When the first Spanish troops reached Tenochtitlan in 1519 in what is now Mexico City’s Centro Histórico (historical center), they were astounded to see ornate buildings, a highly engineered city with an intricate system of canals, a market center, and ceremonial plazas. These were all signs of a high culture that had developed independently of Europe, the Middle East and Asia. They found more signs of high culture in the Maya territory to the southeast and frankly throughout what is now Mexico.
There is so much to say about the indigenous cultures of Mexico such that the National Museum of Anthropology in Mexico City’s Chapultepec Park focuses almost exclusively on this area. It is unusual among the world’s leading museums in showcasing only two cultural areas of the world — Mesoamerica and Arid-America.
But as a world-class museum it also has access to temporary exhibits from around the world. Right now it is showing “Keramiká, Divine Matter from Ancient Greece,” an exhibit on loan from the Louvre with 89 exquisite vases and urns and five marble sculptures.
The result is that a convergence of high quality ceramic vases is going on in the National Museum of Anthropology. Though not billed together, and not even exhibited in adjacent galleries, ancient Maya vases in the museum’s permanent collection dating from the the classic and post-classic periods (300-1500 A.D) and ancient Greek vases (700 B.C.-200 A.D) are exhibited concurrently.
The comparisons between Greek and Maya vases are fascinating. Not in the sense that ancient Greece had any influence on the Maya, but rather in the similar use given to ceramic art as the medium for portraying events that have endured, with little decay, through millennia.
Clay seems deceptively simple. It is easily modeled and can be skillfully decorated, but when fired to high temperatures it becomes as hard as stone. Due to its beauty, ceramic art was a frequent offering in Greek and the Maya burials — placed carefully in tombs subsequently sealed or filled with earth where it survived the passage of time.
Decoration on some of the vases — both Greek and Maya — portrays deities and mythological or religious events. Many are pictorial documentation of events in the lives of living people.
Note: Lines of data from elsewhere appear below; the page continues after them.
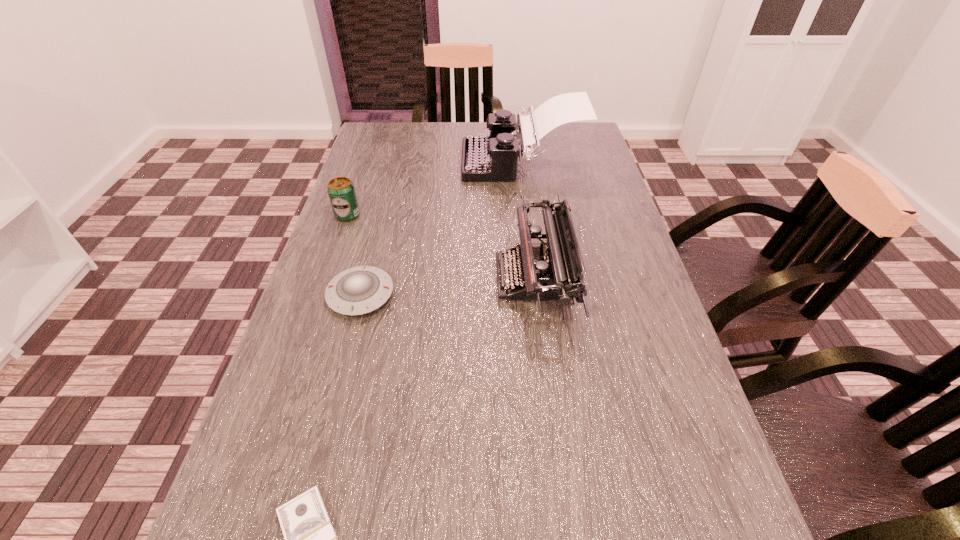
Where is `the taller typewriter`? The image size is (960, 540). the taller typewriter is located at coordinates (487, 158).

In order to click on the farther typewriter in this screenshot , I will do `click(487, 158)`.

Find the location of a particular element. The height and width of the screenshot is (540, 960). the second tallest object is located at coordinates (552, 271).

Locate an element on the screen. the shorter typewriter is located at coordinates (552, 271).

The height and width of the screenshot is (540, 960). I want to click on the third tallest object, so click(341, 191).

Where is `beer can`? This screenshot has height=540, width=960. beer can is located at coordinates (341, 191).

The height and width of the screenshot is (540, 960). I want to click on the second shortest object, so click(x=359, y=290).

Where is `vacant space located 0.230m on the keys of the farther typewriter`? The width and height of the screenshot is (960, 540). vacant space located 0.230m on the keys of the farther typewriter is located at coordinates (388, 161).

The height and width of the screenshot is (540, 960). Find the location of `free region located on the keys of the farther typewriter`. free region located on the keys of the farther typewriter is located at coordinates (433, 161).

Identify the location of free space located 0.070m on the keys of the farther typewriter. (440, 161).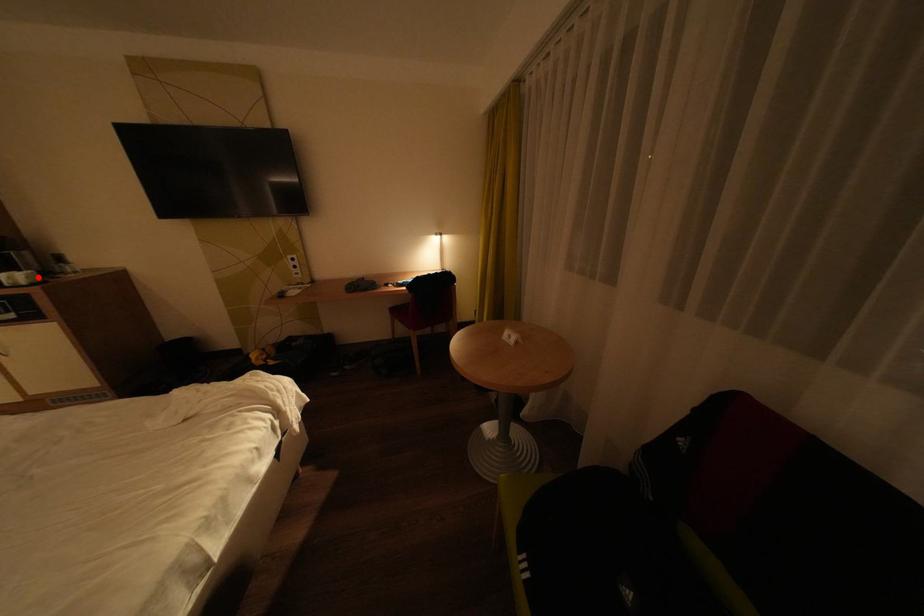
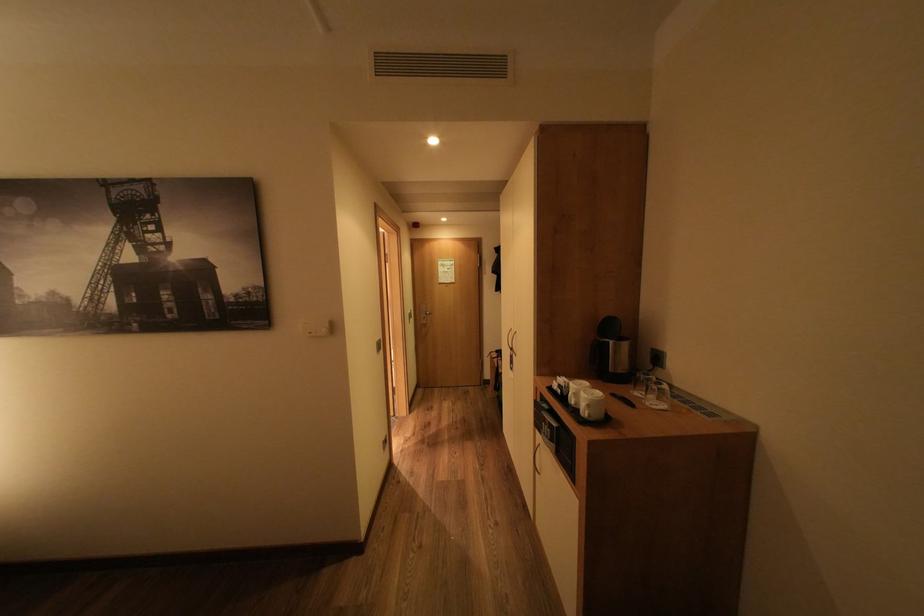
The point at the highlighted location is marked in the first image. Where is the corresponding point in the second image?

(600, 406)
View Greek vases from opposite sides and in many cases you’ll see before and after scenes in which the same people or gods are portrayed. The shape of the vases and urns varies, but the color, for the most part, is amazingly uniform — black background with orange-red figures, or vice versa.
View Maya vessels as if to be seen as a single panel all the way around. Archeologist Justin Kerr perfected a technique to photograph the entire surface of a cylindrical or round vessel in a single frame.
The interaction between Greek deities is portrayed graphically on many of the vases. Though ancient Greek can be read by modern scholars, there isn’t much text on the pieces displayed in Keramiká other than an occasional name of the patron for whom the vase or urn was made, or the name of the ceramic artist. Those versed in Greek mythology will understand the scenes showing gods interacting with each other. Portrayals of life markers such as birth, marriage and funerals give us insight into daily life and living quarters of the ancient Greek elite.
It is the Maya vases that include the most writing. Breakthroughs in deciphering written Maya weren’t made until 1977, but once they started they came fast and furiously. Within five years the understanding of written Maya went from 15% to 50% and comprehension went up to 90% when read in the context of the surrounding hieroglyphs. Unfortunately there wasn’t much to read. Only four books survived along with an assortment of texts carved in stone, most of them quite deteriorated. Then archeologists realized there was a wealth of hieroglyphic text, much of it in pristine condition, on ceramic plates and vases.
Just below the rim of Maya vessels there is frequently hieroglyphic text blessing the piece, describing its shape and referring to its owner and its use. Sometimes the name of the artist who painted the vessel is recorded as well — making them the earliest signed pieces of American art. Text set within the painted scene describes the event itself.
The scenes portrayed on both the Greek and Maya vases are small and it can be hard to see all the detail. In the Keramiká exhibit some of the scenes from the vases are enlarged to life-size photographs. It is as if we are looking over the artist’s shoulder.
I encourage you to see the beautiful pottery in the “Keramiká, Divine Matter from Ancient Greece” exhibit in the National Museum of Anthropology. It will be open until April 27, 2014. And on the same visit walk 100 meters to the Maya room to take in the remarkable vases and urns there. The museum is open from 9 a.m. to 7 p.m. Closed Mondays.